#### Data for review
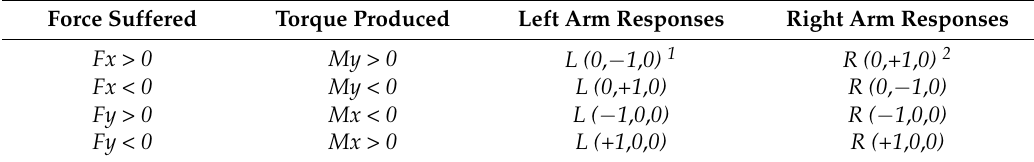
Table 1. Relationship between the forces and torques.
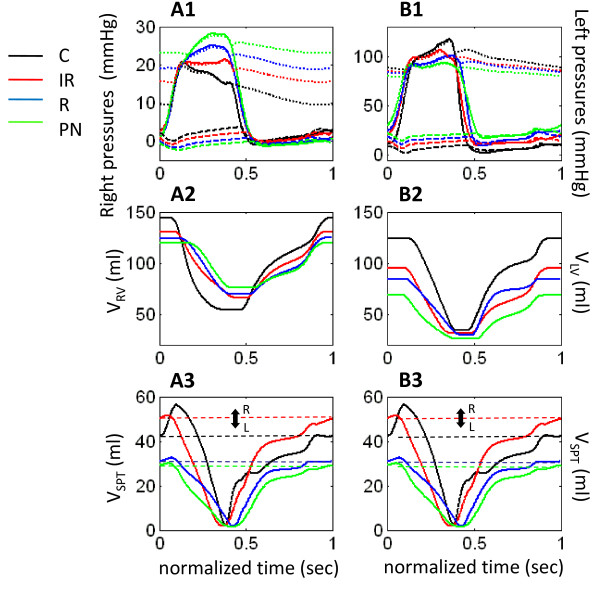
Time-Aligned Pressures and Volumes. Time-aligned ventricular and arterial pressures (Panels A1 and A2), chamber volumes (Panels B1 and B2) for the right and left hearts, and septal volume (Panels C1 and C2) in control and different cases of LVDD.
...
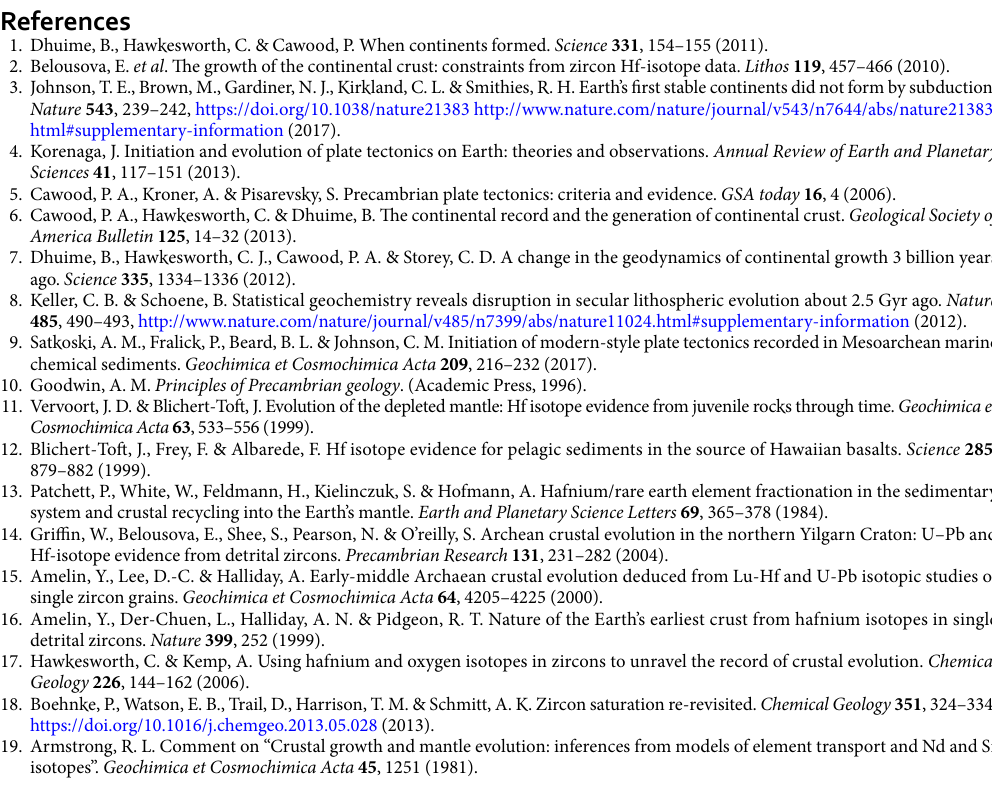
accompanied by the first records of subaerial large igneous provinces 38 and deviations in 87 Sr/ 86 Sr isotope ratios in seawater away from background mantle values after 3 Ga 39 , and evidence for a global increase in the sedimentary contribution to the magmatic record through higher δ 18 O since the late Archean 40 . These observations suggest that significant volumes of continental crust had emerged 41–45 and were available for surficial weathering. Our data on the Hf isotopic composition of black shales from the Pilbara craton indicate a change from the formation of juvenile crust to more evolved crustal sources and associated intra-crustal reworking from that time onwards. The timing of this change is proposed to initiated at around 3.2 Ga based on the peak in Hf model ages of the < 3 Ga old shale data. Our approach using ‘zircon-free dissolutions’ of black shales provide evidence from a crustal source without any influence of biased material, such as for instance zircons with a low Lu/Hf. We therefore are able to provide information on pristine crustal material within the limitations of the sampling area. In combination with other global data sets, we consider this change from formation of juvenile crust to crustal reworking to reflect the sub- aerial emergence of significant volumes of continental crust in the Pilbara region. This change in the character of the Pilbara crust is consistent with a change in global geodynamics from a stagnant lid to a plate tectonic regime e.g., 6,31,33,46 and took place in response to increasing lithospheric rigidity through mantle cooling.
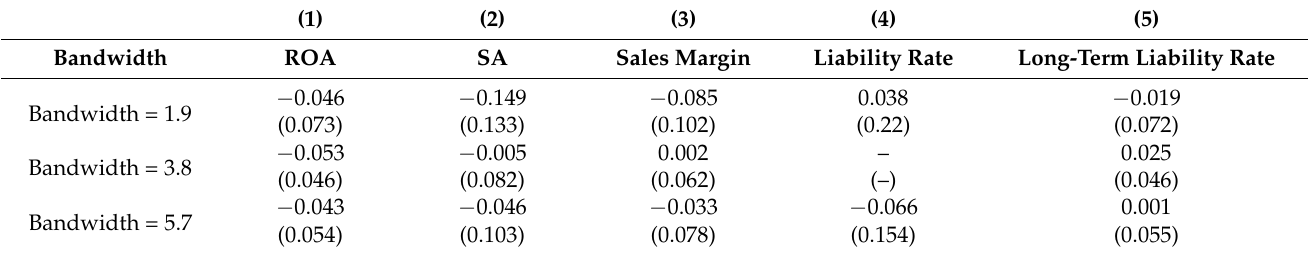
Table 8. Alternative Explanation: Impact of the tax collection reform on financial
==
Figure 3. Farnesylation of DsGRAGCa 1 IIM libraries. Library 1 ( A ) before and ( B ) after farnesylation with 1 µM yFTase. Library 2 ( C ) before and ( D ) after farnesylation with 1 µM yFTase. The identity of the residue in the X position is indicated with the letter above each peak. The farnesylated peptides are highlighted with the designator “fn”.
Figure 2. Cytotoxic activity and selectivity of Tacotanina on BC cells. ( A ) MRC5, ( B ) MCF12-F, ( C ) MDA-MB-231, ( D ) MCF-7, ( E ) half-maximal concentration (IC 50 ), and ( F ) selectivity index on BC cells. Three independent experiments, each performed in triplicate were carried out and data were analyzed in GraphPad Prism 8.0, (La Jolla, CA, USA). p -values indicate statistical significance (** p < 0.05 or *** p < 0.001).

#### Exercise aim
How would the lines above read from the one with "Table 1. Relationship" to the one with "Time-Aligned Pressures and", inclusive, with no pictures? Write them out exactly.

#### Answer box
Table 1. Relationship between the forces and torques.
Time-Aligned Pressures and Volumes. Time-aligned ventricular and arterial pressures (Panels A1 and A2), chamber volumes (Panels B1 and B2) for the right and left hearts, and septal volume (Panels C1 and C2) in control and different cases of LVDD.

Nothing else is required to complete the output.